第23話「なにをなすべきか、だれが悪いのか」を語っているのはウラジミール・イワノフという党の地区委員会の第一書記の方です。政治家です。中央政府の命令に従い、地域のソビエトの団結を訴え、結局、なにを失ったのか。彼が発する最後の呻きがこのことばです。「わたしはただ自分の時代の人間なのです・・・・。犯罪者ではない・・・・。」
で、最終話、第24話の「見落とされた歴史」を語るのが、本書を世に問うたスヴェトラーナ・アレクシェーヴィッチさん自身です。
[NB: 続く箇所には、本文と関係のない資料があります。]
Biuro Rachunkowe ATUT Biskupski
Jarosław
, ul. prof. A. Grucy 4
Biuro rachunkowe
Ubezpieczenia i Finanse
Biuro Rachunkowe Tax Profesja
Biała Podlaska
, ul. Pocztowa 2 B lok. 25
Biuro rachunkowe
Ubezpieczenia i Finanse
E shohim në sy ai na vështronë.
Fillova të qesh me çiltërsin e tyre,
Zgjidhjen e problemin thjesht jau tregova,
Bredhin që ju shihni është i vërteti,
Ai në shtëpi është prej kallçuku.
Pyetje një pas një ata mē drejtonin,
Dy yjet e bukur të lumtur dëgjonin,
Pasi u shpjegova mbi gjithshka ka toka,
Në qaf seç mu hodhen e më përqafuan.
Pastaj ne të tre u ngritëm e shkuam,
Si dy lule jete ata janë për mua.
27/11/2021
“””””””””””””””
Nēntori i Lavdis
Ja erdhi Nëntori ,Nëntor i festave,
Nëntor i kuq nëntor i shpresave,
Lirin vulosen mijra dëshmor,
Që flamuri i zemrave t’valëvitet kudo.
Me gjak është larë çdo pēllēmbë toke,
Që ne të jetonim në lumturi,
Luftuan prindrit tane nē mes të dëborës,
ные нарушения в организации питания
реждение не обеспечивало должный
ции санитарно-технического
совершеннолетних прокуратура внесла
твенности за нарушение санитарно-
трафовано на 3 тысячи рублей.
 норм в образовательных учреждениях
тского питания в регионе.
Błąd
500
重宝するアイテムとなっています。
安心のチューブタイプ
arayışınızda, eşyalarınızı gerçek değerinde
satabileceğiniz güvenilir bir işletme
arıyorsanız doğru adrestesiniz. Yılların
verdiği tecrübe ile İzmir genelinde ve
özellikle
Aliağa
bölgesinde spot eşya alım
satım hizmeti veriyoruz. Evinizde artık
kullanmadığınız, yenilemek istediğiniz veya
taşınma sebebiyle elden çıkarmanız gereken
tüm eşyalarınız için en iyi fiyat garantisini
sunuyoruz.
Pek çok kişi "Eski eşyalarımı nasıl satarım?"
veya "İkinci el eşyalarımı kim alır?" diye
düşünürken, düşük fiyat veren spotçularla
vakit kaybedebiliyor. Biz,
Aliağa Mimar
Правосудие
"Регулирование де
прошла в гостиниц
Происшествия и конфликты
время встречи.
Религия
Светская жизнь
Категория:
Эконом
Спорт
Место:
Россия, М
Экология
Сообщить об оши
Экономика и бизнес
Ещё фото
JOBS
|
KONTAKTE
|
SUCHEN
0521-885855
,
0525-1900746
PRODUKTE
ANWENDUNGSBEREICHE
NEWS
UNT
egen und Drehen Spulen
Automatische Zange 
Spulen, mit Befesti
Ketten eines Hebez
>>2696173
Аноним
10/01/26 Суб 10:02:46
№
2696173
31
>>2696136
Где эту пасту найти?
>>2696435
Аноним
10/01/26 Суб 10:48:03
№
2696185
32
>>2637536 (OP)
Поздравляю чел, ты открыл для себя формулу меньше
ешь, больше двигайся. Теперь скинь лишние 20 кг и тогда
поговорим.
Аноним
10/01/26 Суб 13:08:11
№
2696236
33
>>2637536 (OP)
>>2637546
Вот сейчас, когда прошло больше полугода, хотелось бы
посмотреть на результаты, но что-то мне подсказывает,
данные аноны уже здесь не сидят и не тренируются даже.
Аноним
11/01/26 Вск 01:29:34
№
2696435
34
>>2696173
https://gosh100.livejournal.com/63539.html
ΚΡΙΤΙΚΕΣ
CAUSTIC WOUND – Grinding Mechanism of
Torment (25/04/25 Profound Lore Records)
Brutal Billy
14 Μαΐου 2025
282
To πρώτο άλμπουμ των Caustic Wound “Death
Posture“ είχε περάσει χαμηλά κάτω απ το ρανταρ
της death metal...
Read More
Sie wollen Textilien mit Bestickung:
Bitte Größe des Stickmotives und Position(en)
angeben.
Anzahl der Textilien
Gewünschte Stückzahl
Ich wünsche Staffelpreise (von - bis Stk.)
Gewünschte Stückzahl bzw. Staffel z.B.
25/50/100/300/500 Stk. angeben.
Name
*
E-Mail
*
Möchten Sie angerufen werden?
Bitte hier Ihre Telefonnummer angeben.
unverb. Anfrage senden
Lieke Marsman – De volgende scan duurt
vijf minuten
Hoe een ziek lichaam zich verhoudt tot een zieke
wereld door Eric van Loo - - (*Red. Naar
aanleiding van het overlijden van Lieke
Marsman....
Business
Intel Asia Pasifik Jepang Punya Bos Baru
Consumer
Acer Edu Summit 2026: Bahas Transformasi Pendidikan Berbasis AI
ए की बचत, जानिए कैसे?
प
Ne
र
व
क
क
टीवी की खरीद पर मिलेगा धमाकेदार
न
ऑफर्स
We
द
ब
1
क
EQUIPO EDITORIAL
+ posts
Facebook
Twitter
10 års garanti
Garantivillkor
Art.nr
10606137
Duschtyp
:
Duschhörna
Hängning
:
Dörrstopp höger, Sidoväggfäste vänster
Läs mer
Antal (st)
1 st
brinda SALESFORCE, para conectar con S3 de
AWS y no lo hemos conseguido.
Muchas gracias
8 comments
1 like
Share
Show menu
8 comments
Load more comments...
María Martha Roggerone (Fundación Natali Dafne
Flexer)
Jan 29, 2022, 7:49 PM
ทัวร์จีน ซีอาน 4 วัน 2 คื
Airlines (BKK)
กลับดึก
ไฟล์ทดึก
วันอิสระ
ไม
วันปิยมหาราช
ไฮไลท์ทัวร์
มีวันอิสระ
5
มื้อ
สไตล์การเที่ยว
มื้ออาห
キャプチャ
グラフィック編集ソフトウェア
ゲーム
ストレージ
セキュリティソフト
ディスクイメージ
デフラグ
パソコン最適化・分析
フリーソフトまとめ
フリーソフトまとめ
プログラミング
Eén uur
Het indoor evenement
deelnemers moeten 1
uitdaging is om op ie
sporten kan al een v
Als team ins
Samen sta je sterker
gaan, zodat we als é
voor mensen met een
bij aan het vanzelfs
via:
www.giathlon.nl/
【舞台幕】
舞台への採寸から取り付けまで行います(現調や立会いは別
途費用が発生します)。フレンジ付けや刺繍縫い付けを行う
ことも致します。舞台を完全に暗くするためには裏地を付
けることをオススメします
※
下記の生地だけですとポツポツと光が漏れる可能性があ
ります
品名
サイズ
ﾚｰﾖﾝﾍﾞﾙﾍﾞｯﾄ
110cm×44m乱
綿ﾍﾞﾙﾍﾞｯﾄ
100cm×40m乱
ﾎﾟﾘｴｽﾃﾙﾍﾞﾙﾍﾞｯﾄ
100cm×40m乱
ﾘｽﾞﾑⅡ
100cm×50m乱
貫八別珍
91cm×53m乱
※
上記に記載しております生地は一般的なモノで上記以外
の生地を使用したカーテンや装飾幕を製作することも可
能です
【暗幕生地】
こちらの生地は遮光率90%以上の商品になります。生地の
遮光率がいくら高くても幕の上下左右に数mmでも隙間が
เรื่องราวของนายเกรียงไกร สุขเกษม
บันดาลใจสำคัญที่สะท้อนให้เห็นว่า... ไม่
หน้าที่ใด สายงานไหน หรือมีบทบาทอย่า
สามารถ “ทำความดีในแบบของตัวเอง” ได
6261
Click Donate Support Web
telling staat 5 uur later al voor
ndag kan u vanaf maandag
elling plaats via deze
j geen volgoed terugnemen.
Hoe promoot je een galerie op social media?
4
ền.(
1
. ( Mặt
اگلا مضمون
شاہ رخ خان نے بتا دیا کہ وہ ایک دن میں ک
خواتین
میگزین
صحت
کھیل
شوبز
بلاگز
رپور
現場を歩き、多くの人の証言を記録していた彼女がたどり着いた言葉が、「わたしは未来のことを記録している。」
でした。
ボクには、彼女が予言しているのは全世界の人間の「未来」であると感じました。福島での大きな事故に遭遇し、この作品で証言している多くの人たちと同じ悲惨な体験されている方が、きっと、たくさんいらっしゃるということは、この国でも、やはり公にはされていません。いわば、偽りの解決の中で、各地の原子炉が再稼働しているのではないでしょうか。
これで、「チェルノブイリの祈り」(白泉社)、全4巻完結です。熊谷雄太による、このコミカライズ作品が多くの人に読まれて、ボクたちが安穏と暮らしている社会と時代への警鐘になることを祈ります。